Degenhardt, Anwalt der Schmuddelkinder
Es gab bessere Sänger und bessere Dichter, aber es gab keinen, der so eigensinnig, so unverbiegbar war wie er. Nachruf auf den umstrittenen Liedermacher Franz Josef Degenhardt.
Am besten hat Franz Josef Degenhardt seine verzwickte Lage in der „Großen Schimpflitanei“ zusammengefasst. Dafür brauchte er gar nicht zu dichten, er reihte einfach Zitate aus den Droh-, Schmäh- und Hassbriefen aneinander, die über Jahre verlässlich in seinem Briefkasten landeten. „Rote Advokatensau...hau ich dir die Fresse blau... Abschaum von der schlimmsten Art...Gaskammer für Degenhardt!“ Im Konzert vermischten sich bei diesen Zeilen Gelächter und Entsetzen zu Lauten zwischen Oh und Ah; im wirklichen Leben haben ihm die aggressiven Konfrontationen zugesetzt. Wieso zog er Hass auf sich? Warum wurde gerade er zum Feindbild? Was FJS für die deutsche Linke war, war FJD für die deutsche Rechte.
Die Lieder des Kommunisten nicht mehr gespielt
Vermutlich war es gar nicht eines seiner Lieder, das so heftige Reaktionen auslöste. Es war wohl sein Bekenntnis: Franz Josef Degenhardt war Kommunist, einfach so, ohne Einschränkungen und Kapriolen, ohne die Koketterie, die Kommunisten in Deutschland erst salon- und talkshowfähig macht. 1978 trat er in die DKP ein. Da hatte ihn die SPD längst ausgeschlossen, da hatten die öffentlich-rechtlichen Sender längst beschlossen, seine Lieder nicht mehr zu spielen.

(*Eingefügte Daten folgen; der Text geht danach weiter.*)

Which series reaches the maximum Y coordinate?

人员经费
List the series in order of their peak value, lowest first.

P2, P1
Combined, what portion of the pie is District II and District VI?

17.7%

Der DKP blieb er treu, auch nach dem Zusammenbruch der DDR, der sein Weltbild weniger durcheinanderbrachte, als hämische Kritiker erwartet hatten. Die DDR, das war für Degenhardt ein redlicher, wenn auch nicht überzeugender Versuch. Das Unredliche an diesem Versuch blendete er aus. Nicht der real existierende Sozialismus war seine gedankliche Heimat, sondern der total idealisierte Kommunismus.
Wer Degenhardt verstehen will, muss zweierlei kennen: seine Lieder und seine Herkunft. In der tiefsten Provinz, im westfälischen Schwelm, wurde er 1931 geboren. Er wuchs in einem Elternhaus auf, das eisern katholisch war und sich unbeirrt gegen die Nazis stellte. Aus seiner Familie ging der Kardinal Joachim Degenhardt hervor. In gewisser Weise blieb Franz Josef Degenhardt sein Leben lang in dieser Welt seiner Kindheit zuhause.

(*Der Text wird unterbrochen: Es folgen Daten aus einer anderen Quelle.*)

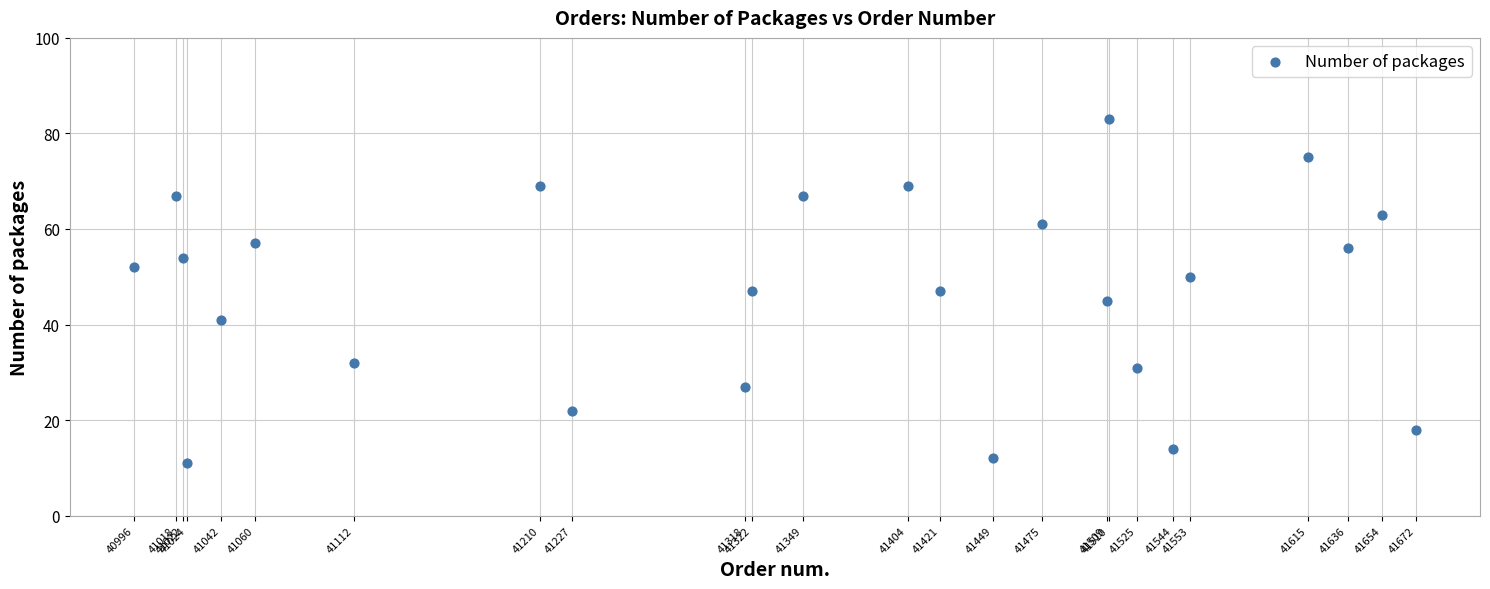

What is the range of Y values (max minus min)?

72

Vom Krieg blieb er geradezu besessen
Dass er den Katholizismus gegen den Kommunismus tauschte, ist nur für den überraschend, der beides schlecht verstanden hat. Gerechtigkeit, universeller Anspruch, das Aufbegehren gegen die Obrigkeit, das Mitleiden an der Not anderer, das Gewissen als letzte Instanz – Degenhardt schrieb die Lektionen seiner Kindheit in seinem politischen Denken fort. Dazu gehörte auch, dass er vom Krieg, von der Angst vor alten und neuen Nazis und von der Verehrung des Widerstandes zeitlebens bewegt, ja geradezu besessen blieb.

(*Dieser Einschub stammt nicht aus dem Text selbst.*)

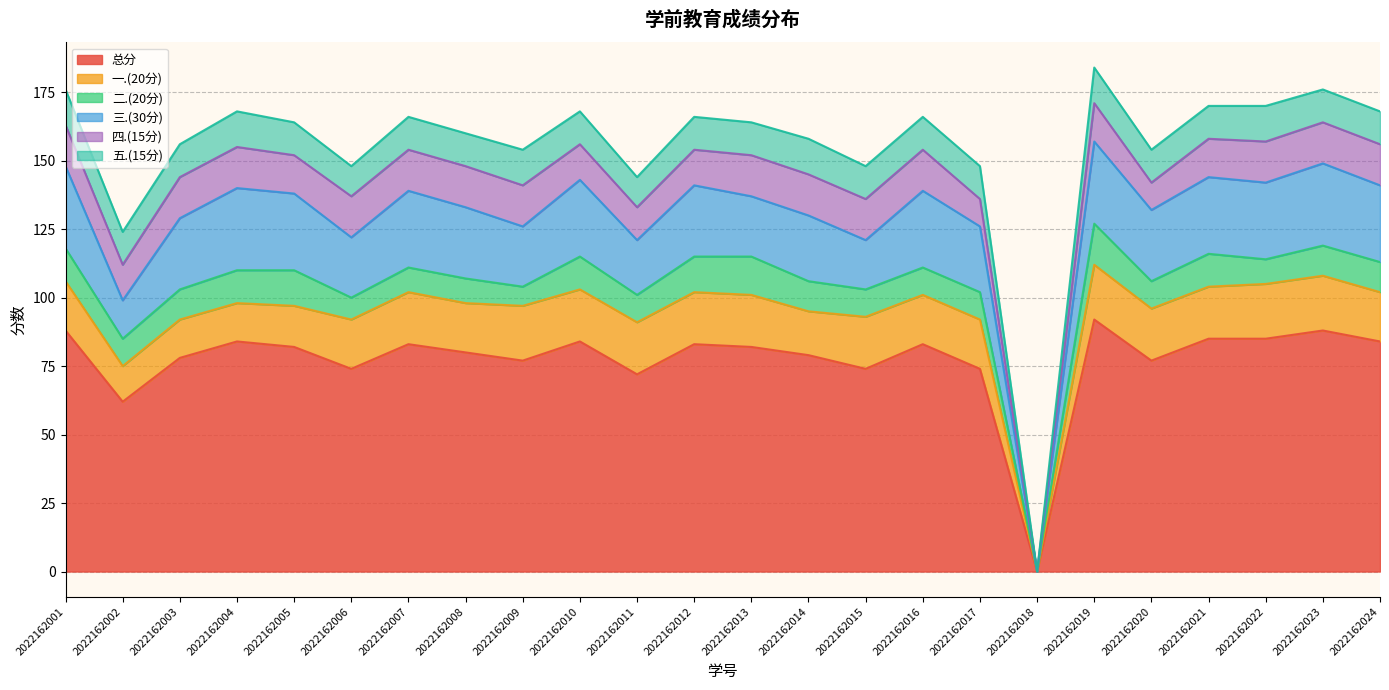

Reading left to right, list all the values displayed in this chart.

总分: 2022162001=88	2022162002=62	2022162003=78	2022162004=84	2022162005=82	2022162006=74	2022162007=83	2022162008=80	2022162009=77	2022162010=84	2022162011=72	2022162012=83	2022162013=82	2022162014=79	2022162015=74	2022162016=83	2022162017=74	2022162018=0	2022162019=92	2022162020=77	2022162021=85	2022162022=85	2022162023=88	2022162024=84
一.(20分): 2022162001=18	2022162002=13	2022162003=14	2022162004=14	2022162005=15	2022162006=18	2022162007=19	2022162008=18	2022162009=20	2022162010=19	2022162011=19	2022162012=19	2022162013=19	2022162014=16	2022162015=19	2022162016=18	2022162017=18	2022162018=0	2022162019=20	2022162020=19	2022162021=19	2022162022=20	2022162023=20	2022162024=18
二.(20分): 2022162001=12	2022162002=10	2022162003=11	2022162004=12	2022162005=13	2022162006=8	2022162007=9	2022162008=9	2022162009=7	2022162010=12	2022162011=10	2022162012=13	2022162013=14	2022162014=11	2022162015=10	2022162016=10	2022162017=10	2022162018=0	2022162019=15	2022162020=10	2022162021=12	2022162022=9	2022162023=11	2022162024=11
三.(30分): 2022162001=30	2022162002=14	2022162003=26	2022162004=30	2022162005=28	2022162006=22	2022162007=28	2022162008=26	2022162009=22	2022162010=28	2022162011=20	2022162012=26	2022162013=22	2022162014=24	2022162015=18	2022162016=28	2022162017=24	2022162018=0	2022162019=30	2022162020=26	2022162021=28	2022162022=28	2022162023=30	2022162024=28
四.(15分): 2022162001=15	2022162002=13	2022162003=15	2022162004=15	2022162005=14	2022162006=15	2022162007=15	2022162008=15	2022162009=15	2022162010=13	2022162011=12	2022162012=13	2022162013=15	2022162014=15	2022162015=15	2022162016=15	2022162017=10	2022162018=0	2022162019=14	2022162020=10	2022162021=14	2022162022=15	2022162023=15	2022162024=15
五.(15分): 2022162001=13	2022162002=12	2022162003=12	2022162004=13	2022162005=12	2022162006=11	2022162007=12	2022162008=12	2022162009=13	2022162010=12	2022162011=11	2022162012=12	2022162013=12	2022162014=13	2022162015=12	2022162016=12	2022162017=12	2022162018=0	2022162019=13	2022162020=12	2022162021=12	2022162022=13	2022162023=12	2022162024=12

Das einzige Lied, das eine größere Öffentlichkeit erreichte, „Spiel nicht mit den Schmuddelkindern“ (1965), war ein Zufallserfolg. Allerdings traf der ironische, antibürgerliche Ton den Nerv jener Zeit, in der Generationen und Wertewelten aufeinandertrafen. Manchmal wollte Degenhardt auch Raubein und Rüpel sein, radikal und rabiat. Doch wer ihn kennenlernte, war überrascht, auf einen zarten, geradezu sanftmütigen Menschen zu treffen.
Degenhardt blieb immer Außenseiter
„Deutscher Sonntag“, die „Befragung eines Kriegsdienstverweigerers“, vor allem aber sein wohl bestes Lied, die zeitlose Hymne „In den guten alten Zeiten“, gehörten ins Brevier der Post-68er-Generation. Degenhardt, promovierter Jurist, RAF-Verteidiger, Romanautor, Katzenfreund, Pfeifenraucher und Vegetarier, blieb immer ein Außenseiter, selbst in der deutschen Liedermacherszene. Er blieb selbst das Schmuddelkind, mit dem sich keiner so recht einlassen wollte.
Es gab bessere Sänger als ihn und bessere Dichter, aber es gab keinen, der so eigensinnig, so unverbiegbar war wie er. Degenhardt starb am Montag in Quickborn bei Hamburg. Er wurde 79 Jahre alt.